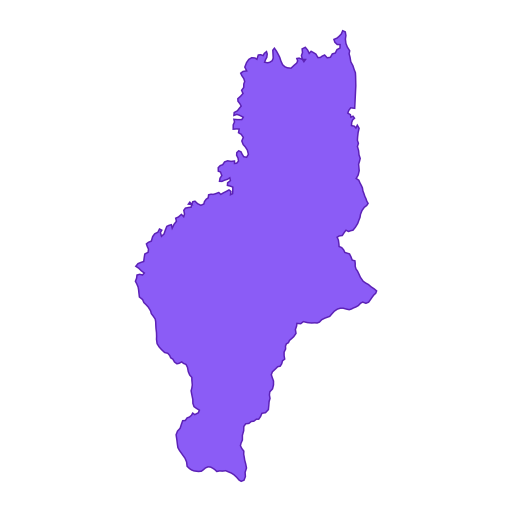 outline of Rio Negrinho, Santa Catarina, Brazil
{"feature_id": "56859067B35225019314359", "entity_name": "Rio Negrinho", "entity_type": "district", "adm_level": 2, "iso_a3": "BRA", "parent_name": "Brazil", "parent_adm1": "Santa Catarina", "projection": "robinson", "projection_center": [-49.598, -26.45], "detail": "fine", "context": "isolated", "style": "filled", "palette": "violet", "viewbox_px": 512, "rotation_deg": 0, "n_neighbors": 0, "source": "geoboundaries", "source_scale": "gbopen_adm2", "svg_char_len": 5764}
<svg xmlns="http://www.w3.org/2000/svg" viewBox="0 0 512 512"><path d="M302.4,59.4L299.1,58.1L296.8,58.5L297.7,60.9L296.7,63.1L294.3,65.1L291.0,68.2L287.3,67.8L284.9,66.8L282.6,64.7L280.9,61.0L279.7,57.3L278.2,54.3L276.5,51.2L274.4,48.2L272.8,50.2L273.0,54.0L273.2,58.2L272.2,60.7L269.7,62.3L267.5,62.8L264.6,62.2L265.6,59.5L266.8,57.3L267.2,54.0L266.5,51.6L264.3,53.4L263.1,55.6L260.7,54.7L258.3,55.0L256.9,59.3L255.0,58.0L251.7,57.7L248.8,59.4L246.6,62.5L244.8,67.1L246.7,70.9L243.1,71.4L240.7,73.2L241.8,75.6L243.8,78.6L244.7,81.5L243.8,84.0L243.7,87.5L241.6,90.3L243.0,93.5L240.6,96.2L237.8,98.7L238.0,101.3L239.9,103.7L241.2,106.1L239.4,108.2L237.4,110.8L234.2,112.5L233.9,115.4L236.9,114.4L239.4,115.2L243.3,117.2L241.8,119.6L237.4,119.6L233.9,119.3L234.5,122.0L233.2,124.9L233.2,129.2L236.5,128.9L239.2,129.1L238.5,132.7L241.2,134.3L243.3,137.4L241.8,141.0L243.2,144.6L245.2,146.8L247.3,150.0L248.4,154.3L246.6,157.3L243.7,156.7L242.1,154.1L241.0,151.8L238.7,150.8L236.8,152.6L236.6,155.2L238.1,158.3L238.5,161.1L236.7,163.2L234.5,163.5L234.5,161.0L231.1,161.4L227.6,160.8L224.6,161.9L222.7,164.7L220.2,165.6L218.2,167.7L218.3,171.2L220.5,172.0L221.8,175.6L220.0,178.2L219.5,181.3L221.9,181.4L224.3,180.3L227.7,179.2L229.8,177.8L230.4,180.6L227.6,182.8L227.4,185.4L230.3,186.1L232.8,187.1L232.8,190.1L232.6,193.7L230.5,194.7L230.9,191.4L229.0,189.9L226.1,191.5L223.3,192.9L220.8,194.4L218.8,192.5L215.3,193.8L213.1,194.4L211.0,194.2L208.6,194.8L208.2,197.8L206.1,199.3L204.5,201.5L203.8,204.0L200.9,205.3L197.6,203.7L195.0,201.2L192.8,201.7L191.8,204.5L191.1,207.2L188.4,207.5L185.4,208.1L183.8,210.3L184.5,214.0L183.7,216.7L181.4,214.4L178.4,217.0L175.7,218.2L176.4,221.3L174.1,224.2L172.2,228.2L171.4,224.7L168.8,225.4L166.8,226.4L165.3,230.2L164.0,234.0L161.5,236.3L160.4,232.5L161.8,230.2L159.5,229.0L157.9,232.2L154.7,233.8L152.7,236.5L151.3,241.1L148.4,242.3L146.4,243.9L147.4,246.8L148.5,249.1L148.1,252.3L144.8,254.0L144.2,257.6L143.7,261.5L141.2,262.3L138.0,263.6L135.8,266.3L138.7,268.2L141.3,270.8L144.3,273.0L142.5,275.0L139.7,274.3L137.0,275.0L136.6,278.1L135.4,281.3L136.6,283.5L138.1,287.0L138.6,289.9L138.9,292.8L139.4,297.0L142.6,299.6L143.9,302.6L145.9,304.5L148.2,307.0L150.6,310.9L151.3,313.6L153.2,316.1L155.2,319.0L155.7,321.9L155.8,324.8L156.0,328.4L156.5,332.8L156.6,336.4L156.5,339.3L157.1,343.7L159.1,346.9L161.5,349.6L164.6,352.5L167.8,353.3L169.7,355.5L170.7,357.8L172.9,359.2L174.5,362.0L176.9,363.8L179.1,363.3L181.7,361.9L183.5,363.4L186.0,364.4L187.5,367.4L188.3,371.7L189.7,375.0L191.8,377.4L191.9,380.5L192.3,384.9L191.8,388.3L191.1,390.8L191.6,393.6L192.2,396.5L192.8,399.4L192.9,403.4L194.0,406.6L196.2,408.2L199.4,410.2L198.3,412.8L194.8,414.6L192.7,413.1L191.5,415.3L189.5,417.0L187.1,417.9L185.3,420.5L182.7,420.7L181.5,424.0L180.1,428.3L177.5,431.1L176.1,434.8L176.9,440.1L177.4,444.3L177.9,447.6L179.5,450.5L181.0,452.6L182.9,455.3L185.0,458.2L186.6,462.0L187.1,466.3L189.5,468.6L191.6,470.0L194.0,470.9L196.2,471.2L198.5,471.5L201.4,471.2L203.3,469.8L205.5,467.9L208.1,466.8L210.7,467.1L212.9,468.3L214.8,469.6L216.8,471.5L219.6,470.9L222.4,471.1L225.7,470.7L228.5,471.9L231.4,473.1L234.0,474.8L236.7,477.3L239.1,480.1L241.2,481.3L244.0,480.2L245.4,476.5L245.1,472.3L246.5,468.0L245.7,463.9L244.7,460.2L244.3,457.5L243.7,454.3L243.8,451.1L241.8,448.5L240.4,445.7L241.0,443.2L242.4,440.0L242.4,435.3L243.7,430.7L243.8,426.5L245.7,423.8L248.9,423.4L251.2,421.5L253.8,421.2L256.4,419.2L258.7,419.2L260.5,416.6L261.9,413.3L265.5,412.7L268.4,409.6L268.8,405.5L269.1,401.6L270.0,398.4L269.4,394.9L269.8,391.8L272.5,388.9L273.5,384.9L273.5,381.0L272.3,377.7L271.3,374.7L272.4,371.8L275.4,369.0L277.7,366.7L280.2,366.2L281.7,363.8L282.5,360.8L284.7,359.1L284.1,355.6L284.1,352.1L285.6,349.0L285.5,346.1L286.4,343.8L288.4,342.7L289.5,340.4L291.4,338.8L293.7,336.7L296.0,333.4L295.4,329.5L296.6,326.0L296.9,323.4L300.7,323.7L303.4,321.6L307.4,322.6L311.6,323.0L314.7,322.8L317.2,323.0L319.4,322.1L321.7,319.7L324.7,318.2L327.1,317.3L329.7,316.4L332.1,313.6L334.3,311.2L337.4,309.1L340.4,308.2L343.1,308.2L346.5,309.1L349.2,309.7L351.4,309.0L353.5,307.9L355.8,307.0L358.3,305.6L360.6,303.2L362.7,302.1L365.9,303.3L368.6,302.2L370.2,300.0L372.0,297.4L373.8,295.0L375.7,293.3L376.6,290.9L374.1,288.8L371.2,286.9L368.4,284.5L365.6,283.0L363.1,281.2L360.4,277.3L358.9,274.0L357.5,271.1L356.0,269.0L355.2,266.3L355.2,263.4L354.9,260.8L352.2,260.1L351.0,256.9L349.5,253.9L346.9,253.1L344.8,252.4L343.6,249.8L341.7,247.6L339.1,246.5L338.9,243.9L338.4,240.1L337.1,237.2L339.3,235.9L342.3,235.5L344.3,232.4L346.0,230.2L348.5,231.5L350.7,230.7L353.0,230.2L355.4,227.2L357.7,223.5L358.9,220.2L360.0,217.4L360.5,214.3L362.0,210.5L364.3,207.3L366.7,205.5L368.1,203.4L366.8,201.2L366.0,198.8L364.8,196.3L364.0,193.8L362.9,190.9L362.4,187.8L361.3,185.4L359.9,182.8L358.8,180.2L356.2,178.5L358.2,175.0L359.2,170.7L358.9,167.4L358.6,164.2L359.5,161.3L360.2,158.4L359.0,154.8L358.6,150.7L357.4,146.5L358.4,143.4L357.4,140.4L357.6,137.0L358.1,132.6L359.1,128.3L357.3,125.2L355.9,128.0L354.3,126.2L351.5,125.6L351.7,122.4L352.6,120.0L354.5,118.2L353.0,116.2L350.9,117.2L350.4,114.7L347.8,113.1L348.7,110.5L350.7,107.8L354.7,108.3L355.8,85.9L355.6,76.1L355.4,72.7L354.2,69.7L352.9,65.7L350.8,61.8L350.0,57.1L349.1,53.8L349.7,50.8L347.3,47.0L345.9,43.4L345.4,39.1L345.9,35.5L345.3,31.9L342.7,30.7L341.3,34.0L339.1,36.3L337.0,38.1L333.9,39.4L334.9,42.3L337.2,44.5L340.1,44.6L340.0,48.0L337.0,49.6L335.3,53.0L332.3,53.9L330.4,57.3L327.2,57.8L324.6,55.0L322.2,56.1L320.3,57.5L317.9,57.6L315.9,54.1L313.8,52.8L311.1,51.3L309.2,53.4L307.7,50.2L305.3,47.3L302.1,48.9L302.5,52.7L301.4,55.6L302.4,59.4ZM302.4,59.4L305.5,59.5L303.9,61.7L302.4,59.4ZM191.8,204.5L189.8,202.2L188.4,204.1L191.8,204.5Z" fill="#8b5cf6" stroke="#5b21b6" stroke-width="1.5"/></svg>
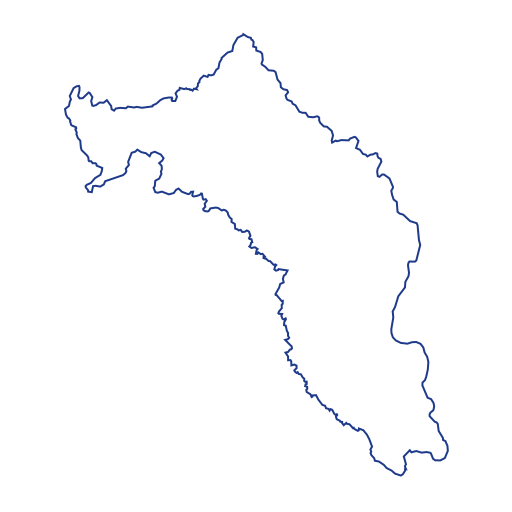 Pedra Branca do Amapari, Amapá, Brazil, rotated 179°
{"feature_id": "56859067B11147941217560", "entity_name": "Pedra Branca do Amapari", "entity_type": "district", "adm_level": 2, "iso_a3": "BRA", "parent_name": "Brazil", "parent_adm1": "Amapá", "projection": "albers", "projection_center": [-52.393, 1.236], "detail": "fine", "context": "isolated", "style": "outline", "palette": "blue", "viewbox_px": 512, "rotation_deg": 179, "n_neighbors": 0, "source": "geoboundaries", "source_scale": "gbopen_adm2", "svg_char_len": 6054}
<svg xmlns="http://www.w3.org/2000/svg" viewBox="0 0 512 512"><g transform="rotate(179 256 256)"><path d="M230.0,210.7L230.2,207.7L231.2,206.7L231.1,203.4L234.0,200.1L234.7,198.4L234.1,197.8L230.9,197.6L231.7,195.8L230.7,192.9L229.6,192.1L227.5,193.1L227.2,192.2L228.9,189.4L229.2,186.4L227.5,185.8L226.4,180.4L225.3,178.6L225.4,175.7L224.3,173.6L225.4,172.4L228.3,171.6L221.9,164.9L221.7,162.9L222.6,162.0L223.7,161.9L225.6,159.5L228.2,158.9L225.7,155.0L225.7,151.2L223.3,151.3L222.6,150.0L222.5,146.0L219.6,146.8L217.4,145.7L217.4,143.1L219.7,141.0L219.2,139.9L217.6,138.4L216.4,139.1L215.4,137.3L213.1,136.9L211.6,134.0L209.9,132.5L210.0,130.3L208.9,129.3L207.6,129.5L207.5,127.2L208.7,126.8L209.1,125.0L207.1,124.3L207.1,122.2L208.1,121.3L207.7,119.2L204.0,116.8L202.8,114.0L202.0,114.4L201.9,115.6L198.4,115.8L196.2,111.4L192.2,105.9L189.5,105.1L188.7,102.6L186.2,101.9L185.1,100.1L184.2,101.6L182.5,100.9L180.5,96.9L179.2,95.7L178.0,96.4L177.6,95.6L178.9,93.9L178.1,91.4L174.9,89.8L174.6,88.8L172.8,88.6L172.9,87.6L171.2,85.3L168.7,87.5L168.2,86.7L165.4,86.1L162.1,82.2L161.3,82.6L160.6,81.3L157.2,79.4L156.3,79.9L156.1,81.7L151.7,79.9L148.2,75.4L145.9,70.8L143.3,63.4L145.0,60.5L144.2,58.5L144.9,56.9L144.1,54.9L141.3,51.7L140.7,49.2L136.8,48.4L131.9,45.0L129.1,41.7L124.2,39.1L120.8,36.0L115.1,34.0L113.1,35.1L110.7,38.7L110.6,40.4L109.7,40.2L110.8,43.1L109.7,45.2L111.7,53.0L105.6,59.1L104.0,57.0L99.2,58.2L93.8,56.5L88.9,57.0L85.5,56.3L84.6,55.7L82.5,50.2L80.4,48.6L75.2,48.4L70.7,50.7L67.6,57.8L67.9,62.8L69.9,67.7L72.2,68.8L72.3,70.9L76.4,77.8L77.2,85.0L78.4,86.5L80.3,87.3L85.2,92.8L85.2,94.8L84.2,96.5L81.5,98.6L81.0,99.9L80.5,102.8L81.1,106.0L83.4,109.8L86.9,111.3L91.9,123.7L91.7,126.6L89.3,128.8L88.0,132.0L86.2,139.5L85.5,147.0L86.6,152.2L89.1,156.6L90.3,161.6L93.0,165.3L97.3,167.2L101.4,167.1L106.1,165.7L112.8,166.6L117.6,169.1L119.5,171.1L120.6,172.4L121.9,176.6L122.0,180.4L119.8,192.1L120.3,198.2L117.9,202.5L114.4,213.3L107.6,222.0L107.1,227.6L103.9,233.1L103.3,236.6L104.2,244.0L103.8,246.2L102.7,247.8L97.2,247.6L95.8,248.7L91.6,264.2L92.8,269.1L93.9,283.8L94.8,286.0L101.3,288.2L108.1,294.8L111.6,295.9L113.7,297.7L114.3,307.6L117.4,310.1L118.9,314.9L119.6,318.8L117.9,321.7L117.9,322.9L121.2,331.2L126.6,335.2L128.4,335.3L131.2,333.0L132.8,333.7L133.4,338.3L132.8,341.1L129.0,348.2L129.7,350.9L131.9,352.1L132.7,353.7L133.0,356.3L134.7,356.8L137.8,355.4L139.6,355.4L142.9,353.6L144.5,355.4L147.3,356.2L150.2,360.4L154.1,362.2L151.5,369.3L154.2,372.9L155.5,373.4L160.0,371.7L161.3,370.0L168.8,370.4L173.0,369.3L174.2,370.0L177.9,368.1L178.3,370.1L176.9,375.1L178.1,379.7L182.8,384.0L186.0,384.4L189.5,388.1L190.5,390.5L190.4,393.0L191.1,394.0L192.4,394.6L196.5,393.7L201.3,394.3L203.9,398.3L207.1,398.4L210.1,399.5L213.9,406.0L216.7,407.6L217.7,409.9L221.8,411.6L222.8,413.0L223.6,416.1L221.1,419.0L221.3,419.8L222.1,421.4L225.8,422.3L228.2,424.3L228.5,428.5L231.4,432.0L233.2,439.5L235.0,440.9L240.3,441.5L243.2,444.8L246.8,447.4L247.1,448.4L245.8,451.8L246.3,458.0L247.8,459.9L252.1,461.4L252.2,464.6L255.2,465.5L254.6,469.9L255.6,471.8L256.9,472.5L257.3,474.2L260.4,475.1L264.8,478.0L265.0,477.2L270.6,474.5L274.9,467.3L276.1,461.4L280.9,459.9L287.0,454.6L286.9,453.6L289.1,450.1L290.3,444.4L292.5,442.9L295.2,438.1L297.9,437.4L300.3,437.9L301.3,435.9L305.1,437.2L308.4,434.3L309.7,431.8L309.5,430.8L311.0,429.5L311.2,426.9L313.0,424.7L312.4,423.8L315.1,424.4L316.5,422.4L318.1,423.5L319.0,423.2L319.5,424.0L322.1,424.1L322.8,424.9L324.8,424.1L329.3,425.4L329.7,423.4L331.5,422.7L333.6,420.0L332.2,416.6L334.0,412.4L337.0,412.4L337.7,413.6L337.0,414.9L337.4,415.9L340.4,416.0L345.6,415.2L348.8,413.6L352.9,410.1L356.8,408.3L356.9,407.4L367.4,406.2L372.8,407.2L375.2,406.6L381.5,407.6L383.5,406.0L389.3,406.5L393.6,405.9L395.4,403.8L397.8,405.3L398.2,408.5L402.4,414.4L405.7,411.9L409.7,412.2L413.4,409.6L416.2,408.9L417.1,409.3L418.1,413.8L416.8,417.7L419.5,422.0L420.5,422.4L426.5,416.8L429.6,416.7L431.1,419.1L429.7,424.2L429.5,427.9L430.1,429.2L432.4,428.8L435.4,427.1L439.4,419.3L438.3,415.7L439.4,413.7L440.4,409.3L444.4,406.3L443.5,400.6L441.9,397.5L440.7,396.9L439.3,394.8L439.6,394.0L438.4,390.0L433.6,387.8L433.5,386.6L434.4,385.9L433.1,382.6L433.4,380.9L432.0,377.0L429.7,374.4L429.2,367.5L428.5,364.9L422.9,359.2L421.9,357.2L421.7,354.5L421.2,353.7L419.1,353.6L417.7,351.6L415.1,351.6L414.1,351.0L413.7,349.1L408.2,346.7L408.6,343.9L410.1,339.9L415.6,336.7L419.8,331.9L423.8,330.2L425.2,328.9L424.9,327.4L422.7,324.6L422.7,323.3L419.1,322.7L417.7,328.7L415.0,329.0L410.6,328.1L406.9,330.2L405.5,333.4L387.5,339.2L385.0,341.3L384.1,343.1L384.7,345.5L381.5,349.2L382.2,352.3L378.5,361.4L374.9,362.4L372.8,364.4L368.8,361.8L364.3,360.7L360.6,357.6L358.9,360.8L355.4,362.0L349.4,359.1L346.7,355.4L348.1,353.0L351.2,350.6L348.9,348.0L348.7,346.7L348.6,344.5L349.6,341.9L349.1,339.8L351.4,335.1L355.4,333.0L356.0,327.5L357.2,326.0L355.6,321.6L353.1,321.0L349.0,322.0L342.1,319.2L340.9,319.4L337.1,320.4L334.7,323.6L332.3,324.8L328.9,321.5L322.7,319.0L321.2,319.5L319.8,321.3L317.8,321.4L318.7,317.9L318.2,317.0L317.0,316.6L313.0,317.4L310.6,318.4L309.8,319.5L309.0,319.3L308.1,314.0L307.4,313.3L305.3,313.7L304.2,312.0L306.4,309.1L305.8,306.1L308.0,304.0L307.7,302.7L306.1,301.7L303.4,301.4L302.4,301.9L300.8,304.4L295.4,305.1L293.1,304.7L289.4,302.1L287.5,302.8L285.5,302.1L283.5,300.0L283.2,298.0L281.6,295.0L279.7,293.4L279.9,290.5L276.6,288.4L276.3,283.7L273.9,282.9L273.0,281.9L270.9,282.4L269.3,280.2L266.6,280.5L264.7,281.7L262.6,280.5L261.2,276.3L262.7,274.0L262.2,273.1L260.2,272.8L259.5,269.8L260.7,269.3L261.1,267.4L262.5,265.6L260.4,264.1L257.0,264.8L254.3,263.0L255.3,261.7L256.1,258.2L254.5,258.1L253.6,259.6L251.2,257.8L249.5,258.1L247.1,255.2L248.5,254.9L248.5,253.8L245.6,252.8L243.6,250.8L242.0,250.6L238.6,246.9L236.6,247.2L235.9,246.6L237.2,245.0L237.9,242.3L236.3,241.0L234.2,241.6L233.7,242.5L224.7,241.0L226.9,236.9L228.5,236.0L229.5,232.6L228.8,229.1L232.3,227.6L233.4,224.0L237.2,217.6L237.0,216.7L236.1,216.6L231.2,210.6L230.0,210.7Z" fill="none" stroke="#1e3a8a" stroke-width="2"/></g></svg>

· · · ·

TASK STATEMENT:
Please show every line of the listing above that contains the string "context", treating uppercase and lowercase letters as different.

SOLUTION TO THE PROBLEM:
{"feature_id": "56859067B35225019314359", "entity_name": "Rio Negrinho", "entity_type": "district", "adm_level": 2, "iso_a3": "BRA", "parent_name": "Brazil", "parent_adm1": "Santa Catarina", "projection": "robinson", "projection_center": [-49.598, -26.45], "detail": "fine", "context": "isolated", "style": "filled", "palette": "violet", "viewbox_px": 512, "rotation_deg": 0, "n_neighbors": 0, "source": "geoboundaries", "source_scale": "gbopen_adm2", "svg_char_len": 5764}
{"feature_id": "56859067B11147941217560", "entity_name": "Pedra Branca do Amapari", "entity_type": "district", "adm_level": 2, "iso_a3": "BRA", "parent_name": "Brazil", "parent_adm1": "Amapá", "projection": "albers", "projection_center": [-52.393, 1.236], "detail": "fine", "context": "isolated", "style": "outline", "palette": "blue", "viewbox_px": 512, "rotation_deg": 179, "n_neighbors": 0, "source": "geoboundaries", "source_scale": "gbopen_adm2", "svg_char_len": 6054}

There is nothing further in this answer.